The Department of Commerce released its final figure for first-quarter GDP growth this morning, revising it downward from 2.4% to 1.8%. In a Reuters poll, economists' estimates called for the figure to remain unchanged. Nearly all components of GDP growth were revised downward, with the notable exceptions of housing and government. Consumer spending -- the largest component of GDP -- came in at 2.6% growth, down from 3.4%.
Despite this news, investors in the U.S. stock market continue to shake off their macro jitters this morning, with the S&P 500 (INDEX: ^GSPC) and the narrower, price-weighted Dow Jones Industrial Average (INDEX: ^DJI) up 0.81% and 0.79%, respectively, at 10:05 a.m. EDT.

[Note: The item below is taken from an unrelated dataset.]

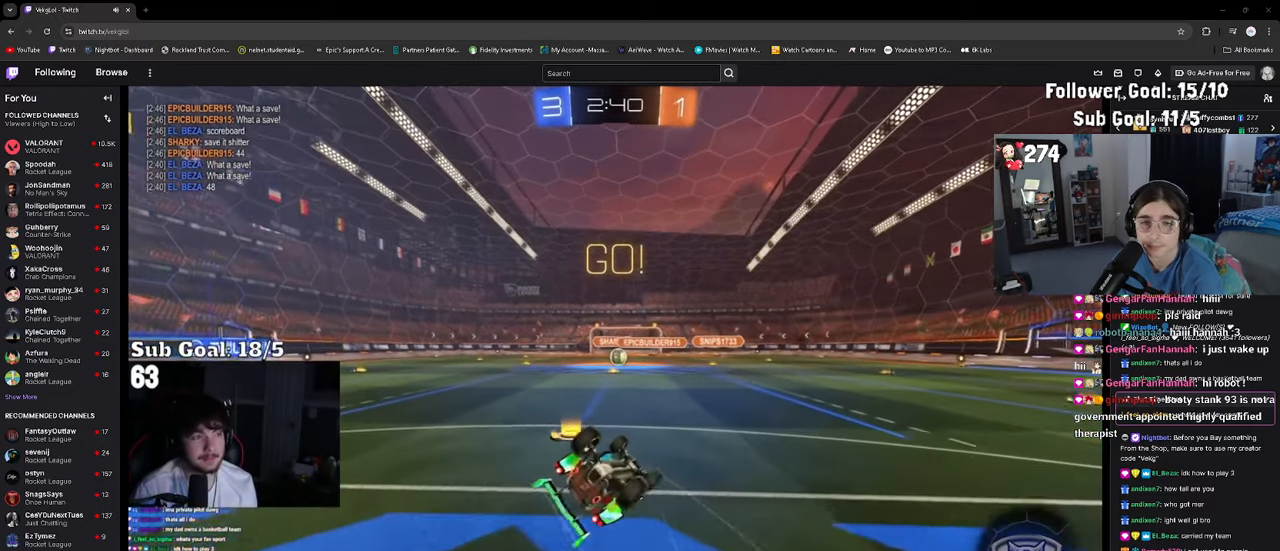
{"buttons": ["CIRCLE", "R2"], "left_stick": "center", "right_stick": "center", "events": [[367, "CIRCLE", "down"], [417, "left_stick", "center"]]}
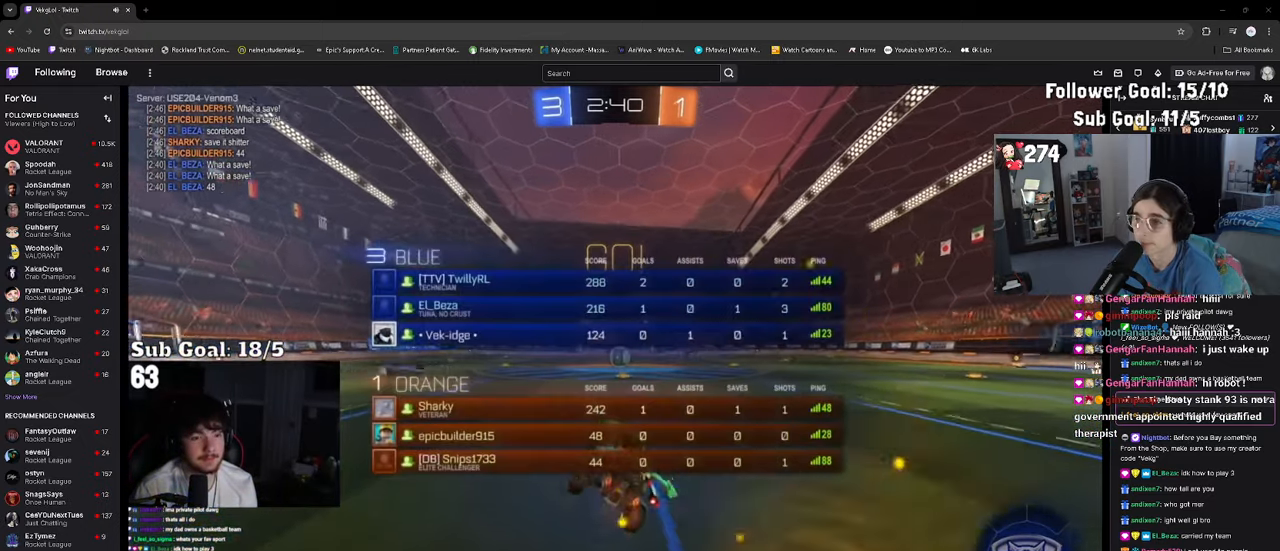
{"buttons": ["CIRCLE", "R2"], "left_stick": "center", "right_stick": "center", "events": [[217, "left_stick", "right"], [367, "left_stick", "center"]]}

Fannie and Freddie: future uncertain
At the beginning of the month, I highlighted government mortgage agencies Federal National Mortgage Association (NASDAQOTCBB: FNMA) and Federal Home Loan Mortgage Corp. (NASDAQOTCBB: FMCC), commonly known as Fannie Mae and Freddie Mac. As the result of an extraordinary run this year, the stocks now have, to my knowledge, the highest market capitalization of any penny stocks in the U.S. market.
Unfortunately, a bipartisan group of senators is now presenting a bill to wind down both entities over a five-year period, which raises the possibility that equity owners could be wiped out. The bill would replace them with a Federal Mortgage Insurance Corporation, modeled on the Federal Deposit Insurance Corporation.
In aggregate, the two firms have received nearly $190 billion in taxpayer-funded injections in the wake of the credit crisis; the U.S. Treasury now owns roughly 80% of both companies. Fannie and Freddie are scheduled to repay $132 billion to the government at the end of the month.
At the beginning of June, fund manager Fairholme Capital Management, run by famed value investor Bruce Berkowitz, announced that it had acquired a $2.4 billion stake in the preferred shares of Fannie and Freddie (the preferred shares have also enjoyed a huge run-up in price, increasing more than 10 times in value from their 2012 low.) Fairholme has argued that the pair ought to be restructured, but not wound down, saying, "There are no substitutes."
As enticing as eye-popping returns can be, I would advise individual investors to refrain from betting on the outcome of this saga. There may yet be value in the federal mortgage agencies, but understanding their balance sheets and handicapping the political process requires time and expertise that ought to make this idea an automatic nonstarter for most investors.